## [Text block]

You need to respect yourself and your time enough to know whether this is a fleeting high or the kind of signal that could deserve obsession and real execution.

1. Audit the Context: What triggered this?

  • Was it a trend or headline? (Ehhh, hype-driven sparks don’t rly last.)

  • Was it a conversation or story that stuck with you? (Signal: there’s a sign of resonance.)

  • Was it a pain point you felt directly? (My favorite: you’ve got firsthand obsession fuel.)

2. Run the Time Test

  • Fades in 24–48 hours → not worth pursuing.

  • Grows louder after a week → resonance.

  • Keeps resurfacing even when you’re busy → gravity. Build around gravity. 

  • Pushing things out of the way to build this → start of an MVP. LFG.

3. What Happens Next: What does the early stage of building look like?

  • Microdose it: See what happens if you take this early idea of start building on it. What comes out first? Brand, product breakdown, pitch deck, etc.

  • Gauge the response (but don’t overindex on it): Does your audience give energy back, or are they not interested?

  • Build a little more: Are you still excited about this even after you get pushback? Even better if it makes you want to drop a V2 that shuts everyone up. No perfect formula, but if you’re still dying to build, that’s a good sign. 

  • Commit or archive: Not every idea deserves full pursuit. The ones that keep pulling at you, those are the ones you commit to.

How to bring this inspiration to life?

I think one of the greatest loves of my life is the deep inspiration I feel.

It is so deep I can’t help but act on it. Like if I don't let it out it physically hurts, as if something is bottled up inside of me. 

Btw, If you ever have seen me write about your product or company in one of my newsletters, that’s an example of something I feel so inspired by it comes to mind when im going in on a topic. 

It can also be painful. When something goes wrong, it’s not easy to move through it, but all great operators do because building is painful. 

The absence of building is far worse.

Here’s exactly how to get your inspiration to compound:

  • Ship fast (it’s ok if it’s messy)

    • Every version you put into the world creates feedback = this is your fuel

  • Loop in other people

    • Inspiration multiplies when it spreads. Share it, test it, argue about it. Collaboration compounds energy.

(Records from a collection)
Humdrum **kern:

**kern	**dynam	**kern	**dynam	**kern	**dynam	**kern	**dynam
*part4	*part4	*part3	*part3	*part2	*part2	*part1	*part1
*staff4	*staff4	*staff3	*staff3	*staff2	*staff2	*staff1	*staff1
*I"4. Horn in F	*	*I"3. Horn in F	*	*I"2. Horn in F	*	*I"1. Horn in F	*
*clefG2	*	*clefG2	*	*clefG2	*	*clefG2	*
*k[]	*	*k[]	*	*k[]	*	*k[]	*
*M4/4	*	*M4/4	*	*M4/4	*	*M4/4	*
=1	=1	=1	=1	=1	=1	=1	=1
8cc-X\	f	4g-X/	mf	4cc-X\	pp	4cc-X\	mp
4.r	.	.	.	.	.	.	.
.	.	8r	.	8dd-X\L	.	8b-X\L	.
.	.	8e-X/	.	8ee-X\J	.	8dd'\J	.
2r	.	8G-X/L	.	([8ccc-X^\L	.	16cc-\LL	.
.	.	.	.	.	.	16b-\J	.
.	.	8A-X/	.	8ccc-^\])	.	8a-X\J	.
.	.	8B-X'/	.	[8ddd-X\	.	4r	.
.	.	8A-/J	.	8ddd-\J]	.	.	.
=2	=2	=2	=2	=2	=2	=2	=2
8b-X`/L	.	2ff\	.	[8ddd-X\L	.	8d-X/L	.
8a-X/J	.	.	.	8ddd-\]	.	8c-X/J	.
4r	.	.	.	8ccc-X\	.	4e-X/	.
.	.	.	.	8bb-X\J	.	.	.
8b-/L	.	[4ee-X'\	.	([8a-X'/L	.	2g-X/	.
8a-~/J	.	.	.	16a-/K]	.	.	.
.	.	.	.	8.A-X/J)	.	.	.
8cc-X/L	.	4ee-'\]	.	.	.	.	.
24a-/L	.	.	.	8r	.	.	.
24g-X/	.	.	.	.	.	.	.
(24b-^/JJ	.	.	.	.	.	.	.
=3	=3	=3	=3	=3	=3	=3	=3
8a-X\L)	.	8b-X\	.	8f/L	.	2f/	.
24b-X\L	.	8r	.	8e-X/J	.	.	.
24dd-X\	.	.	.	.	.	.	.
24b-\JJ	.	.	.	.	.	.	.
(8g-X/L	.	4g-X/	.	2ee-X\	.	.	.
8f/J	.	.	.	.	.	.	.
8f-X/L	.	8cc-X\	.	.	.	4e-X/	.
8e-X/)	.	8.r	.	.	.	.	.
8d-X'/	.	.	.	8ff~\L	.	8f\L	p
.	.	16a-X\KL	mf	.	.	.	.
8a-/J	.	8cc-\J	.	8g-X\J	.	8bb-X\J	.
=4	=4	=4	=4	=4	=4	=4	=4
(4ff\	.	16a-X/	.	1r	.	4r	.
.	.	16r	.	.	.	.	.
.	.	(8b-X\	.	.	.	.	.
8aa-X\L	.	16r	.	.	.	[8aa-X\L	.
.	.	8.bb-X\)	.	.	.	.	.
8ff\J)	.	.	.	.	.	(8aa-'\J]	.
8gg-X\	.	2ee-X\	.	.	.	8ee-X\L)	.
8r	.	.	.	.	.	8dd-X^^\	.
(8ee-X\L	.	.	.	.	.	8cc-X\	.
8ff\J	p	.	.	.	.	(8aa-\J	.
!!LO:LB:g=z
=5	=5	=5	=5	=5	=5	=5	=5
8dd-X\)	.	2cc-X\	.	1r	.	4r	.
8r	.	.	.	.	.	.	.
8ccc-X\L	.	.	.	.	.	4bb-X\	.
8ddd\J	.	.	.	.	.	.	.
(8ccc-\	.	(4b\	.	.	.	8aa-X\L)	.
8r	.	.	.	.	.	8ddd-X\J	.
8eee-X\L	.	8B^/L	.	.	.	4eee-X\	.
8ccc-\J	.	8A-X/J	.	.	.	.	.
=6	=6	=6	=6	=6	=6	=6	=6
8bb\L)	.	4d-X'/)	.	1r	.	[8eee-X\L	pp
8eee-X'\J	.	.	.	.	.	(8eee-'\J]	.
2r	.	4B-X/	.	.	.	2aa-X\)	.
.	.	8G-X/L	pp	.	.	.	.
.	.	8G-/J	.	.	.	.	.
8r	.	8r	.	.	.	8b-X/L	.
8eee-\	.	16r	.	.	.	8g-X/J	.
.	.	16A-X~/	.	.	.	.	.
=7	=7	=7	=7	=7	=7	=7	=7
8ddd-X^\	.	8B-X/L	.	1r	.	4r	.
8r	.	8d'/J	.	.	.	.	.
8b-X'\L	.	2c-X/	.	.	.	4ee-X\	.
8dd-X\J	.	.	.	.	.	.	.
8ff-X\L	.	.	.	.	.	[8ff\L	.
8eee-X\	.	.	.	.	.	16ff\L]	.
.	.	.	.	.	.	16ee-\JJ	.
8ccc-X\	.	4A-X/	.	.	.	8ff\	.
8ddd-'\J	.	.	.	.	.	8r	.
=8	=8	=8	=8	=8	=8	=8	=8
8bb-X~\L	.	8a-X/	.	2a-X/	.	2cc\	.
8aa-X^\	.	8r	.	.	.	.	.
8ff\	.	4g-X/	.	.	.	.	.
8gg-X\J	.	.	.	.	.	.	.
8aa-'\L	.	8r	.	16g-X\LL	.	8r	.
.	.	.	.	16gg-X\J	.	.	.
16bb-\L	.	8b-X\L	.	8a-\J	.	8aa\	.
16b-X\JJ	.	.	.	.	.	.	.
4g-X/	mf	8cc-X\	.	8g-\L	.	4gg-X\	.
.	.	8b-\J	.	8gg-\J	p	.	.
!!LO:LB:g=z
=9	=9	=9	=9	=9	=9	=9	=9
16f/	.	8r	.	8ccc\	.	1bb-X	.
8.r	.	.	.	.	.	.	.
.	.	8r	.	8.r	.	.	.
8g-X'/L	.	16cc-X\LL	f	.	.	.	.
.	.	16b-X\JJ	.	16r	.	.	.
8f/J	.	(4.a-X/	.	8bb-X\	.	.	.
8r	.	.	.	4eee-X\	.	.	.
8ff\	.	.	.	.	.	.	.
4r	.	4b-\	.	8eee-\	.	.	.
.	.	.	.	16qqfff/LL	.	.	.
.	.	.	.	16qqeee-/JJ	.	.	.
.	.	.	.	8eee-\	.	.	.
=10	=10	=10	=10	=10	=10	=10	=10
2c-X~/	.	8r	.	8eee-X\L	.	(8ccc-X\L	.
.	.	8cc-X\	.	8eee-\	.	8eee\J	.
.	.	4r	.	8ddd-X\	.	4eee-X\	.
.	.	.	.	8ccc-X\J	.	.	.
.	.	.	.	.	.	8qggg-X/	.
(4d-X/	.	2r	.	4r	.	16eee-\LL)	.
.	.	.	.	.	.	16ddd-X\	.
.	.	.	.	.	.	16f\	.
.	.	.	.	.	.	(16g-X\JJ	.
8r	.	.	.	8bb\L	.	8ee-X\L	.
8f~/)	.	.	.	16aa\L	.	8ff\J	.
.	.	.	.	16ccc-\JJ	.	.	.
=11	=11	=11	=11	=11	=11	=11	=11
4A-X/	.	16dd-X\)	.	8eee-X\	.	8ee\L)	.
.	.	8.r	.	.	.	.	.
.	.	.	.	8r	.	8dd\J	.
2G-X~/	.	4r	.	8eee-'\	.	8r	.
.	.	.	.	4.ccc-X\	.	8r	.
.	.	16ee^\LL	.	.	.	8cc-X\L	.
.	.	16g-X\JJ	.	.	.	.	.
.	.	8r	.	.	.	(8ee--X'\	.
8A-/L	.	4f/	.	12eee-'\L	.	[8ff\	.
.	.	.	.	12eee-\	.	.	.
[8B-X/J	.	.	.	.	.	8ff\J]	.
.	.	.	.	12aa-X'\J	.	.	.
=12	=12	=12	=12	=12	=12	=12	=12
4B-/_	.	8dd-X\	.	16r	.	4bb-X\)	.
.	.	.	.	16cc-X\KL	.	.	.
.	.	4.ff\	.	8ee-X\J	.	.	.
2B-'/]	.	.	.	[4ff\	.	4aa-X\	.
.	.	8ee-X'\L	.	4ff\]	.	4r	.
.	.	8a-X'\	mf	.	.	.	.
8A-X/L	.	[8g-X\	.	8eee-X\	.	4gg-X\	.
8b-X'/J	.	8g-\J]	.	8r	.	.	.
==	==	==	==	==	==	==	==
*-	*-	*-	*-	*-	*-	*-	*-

## [Problem A]
According to the piece on acting on inspiration, why should one ship fast even when the result is messy?
## [Problem B]
Continue the piece on acting on inspiration from its final sentence.

## [Task output A]
Every version put into the world creates feedback. That feedback is the fuel that lets inspiration compound.

## [Task output B]
  • Document as you go

    • Wake up in the middle of the night and take voice notes, pinterest boards for your brand, notion docs. The more you capture, the more raw material you create for V2, V3, V10.

  • Small wins mean a lot in the beginning

    • Each tiny piece of progress, e.g. a conversation, a test, a customer leaning in, adds interest on top of the original spark. Bring people with you! 

  • Protect the momentum

    • Distraction is a fast compound killer. Protect your spark from things that don’t matter. 

If your product doesn’t spark from inspiration, don’t bother trying. You’re going to be competing with a million people who would die over their idea.

Andrew, our badass CEO and founder at Citizen (who is also one of my favorite people in the world), once said he could literally see waves of communication in the air. Then he went and built Citizen, pulling police radio waves straight out of the sky and dropping them onto people’s screens, where they could actually save lives.

Citizen has now sent over 15B+ safety alerts and I spilled exactly how our marketing team did 2B+ views in 15 months.

Well, How’d I Do: 

I have so many incredible founders who read this newsletter weekly. Whether you’re building in B2B, B2C, B2G, etc, inspiration is the No. 1 thing we all have in common.

Deciding what to pursue is an incredibly challenging choice. It’s brutal. But it always starts the same way: with a spark you can’t ignore. 

I hope today’s newsletter gave you a roadmap on how to know what you’re feeling, trace where it came from, and how to act on it so it compounds.

I’ve already gut checked a few ideas off of this blueprint. 

Have an incredible week until we chat again on Sunday.